ITALIEN/440: Zweierlei Maß - Freispruch für Berlusconi, Anarchist Cospito in verschärfter Haft (Gerhard Feldbauer)


Italiens Justiz mit zweierlei Maß

Freispruch für Melonis Koalitionspartner Ex-Premier Berlusconi
Anarchist Cospito bleibt in verschärfter Haft

von Gerhard Feldbauer, 16. Februar 2023


Mit dem Freispruch des früheren Ministerpräsidenten Silvio Berlusconi im so genannten Ruby-ter-3-Prozess von der Anklage des Sex mit minderjährigen Prostituierten und der Zeugenbestechung, erlebt Italien wieder einmal, dass seine Justiz mit zweierlei Maß urteilt. Denn zur selben Zeit lehnt der Justizminister der faschistischen Regierung unter Ministerpräsidentin Giorgia Meloni, Carlo Nordio, die Aufhebung der verschärften Haft nach dem "Artikel 41-bis" für den seit über 110 Tagen dagegen mit einem Hungerstreik protestierenden Anarchisten Alfredo Cospito ab.

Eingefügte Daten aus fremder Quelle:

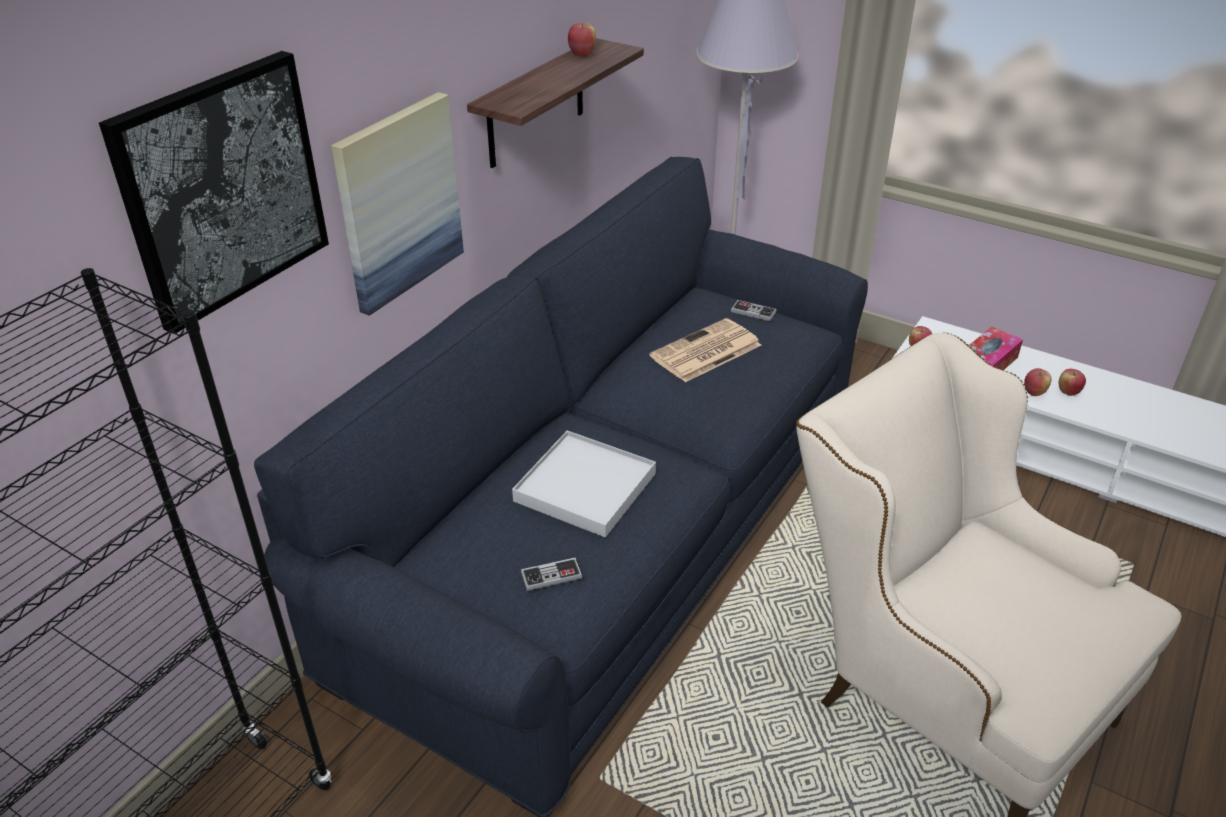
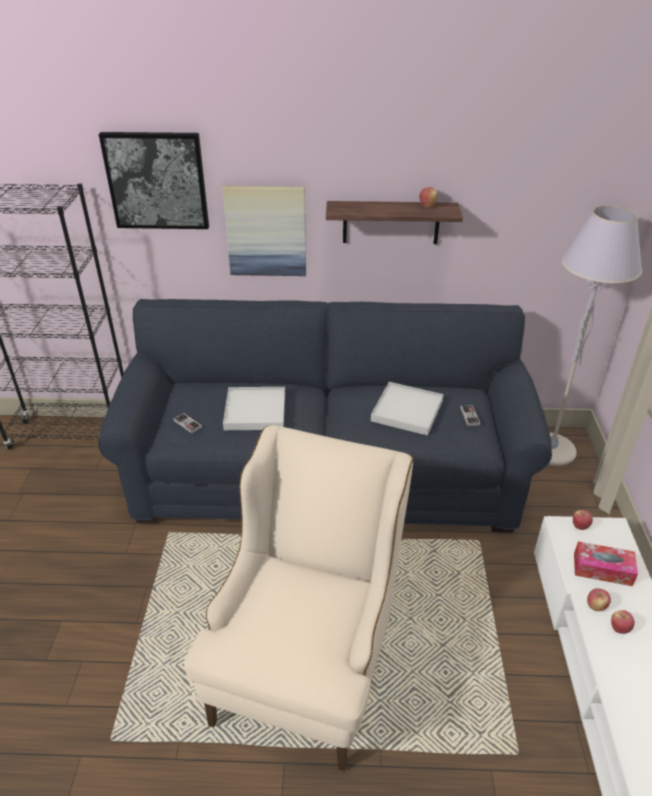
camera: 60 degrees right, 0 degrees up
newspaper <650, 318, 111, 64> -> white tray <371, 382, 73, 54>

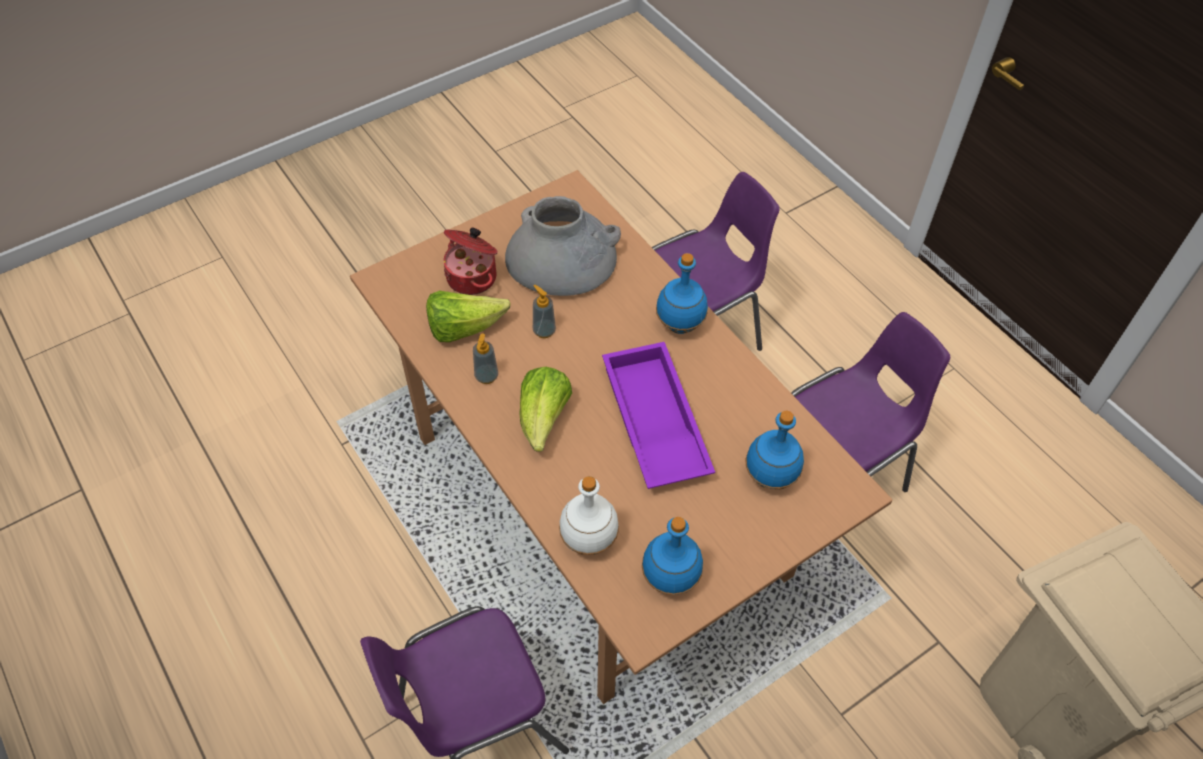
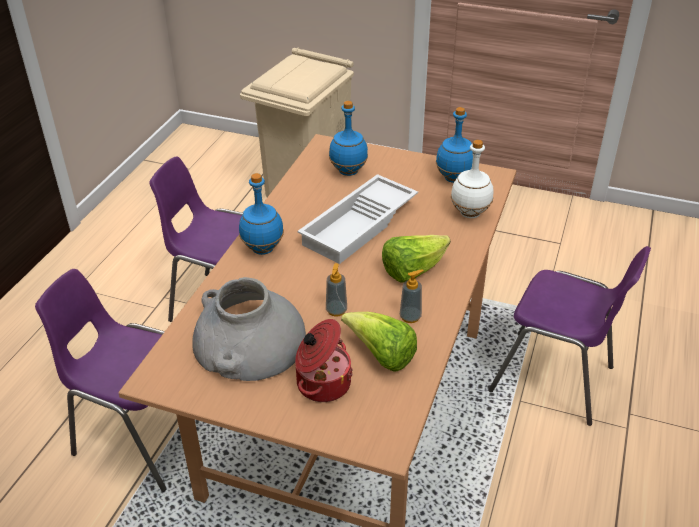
camera: 125 degrees left, 15 degrees down
purple tray <602, 342, 113, 147> -> white tray <297, 174, 121, 90>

Das Verfahren gegen Berlusconi lief unter dem Namen der damals minderjährigen marokkanischen Prostituierten Ruby Rubacuori, die mit weiteren 20 Frauen an Bunga Bunga-Partys genannten Sex-Orgien des amtierenden Premiers teilgenommen hatte. "Ruby Ter drei" war, wie die staatliche Nachrichtenagentur ANSA am Donnerstag berichtete, bereits das dritte Verfahren in Folge des 2010 publik gewordenen Skandals. Die Anklage hatte für Berlusconi 6 Jahre Haft gefordert. Berlusconi war vorgeworfen worden, mehrere Zeugen mit Geld, Schmuck und Gütern mit einem Wert in Millionenhöhe dazu gebracht zu haben, vor Gericht über die Partys in seiner Villa zu schweigen. Laut der Mailänder Staatsanwaltschaft gab Berlusconi für das Schweigen der Zeugen zwischen 2011 und 2015 zehn Millionen Euro aus. In ihrem Plädoyer forderten die Staatsanwälte in Mailand, Vermögen des Medienunternehmers in Höhe von 10,8 Millionen Euro zu beschlagnahmen.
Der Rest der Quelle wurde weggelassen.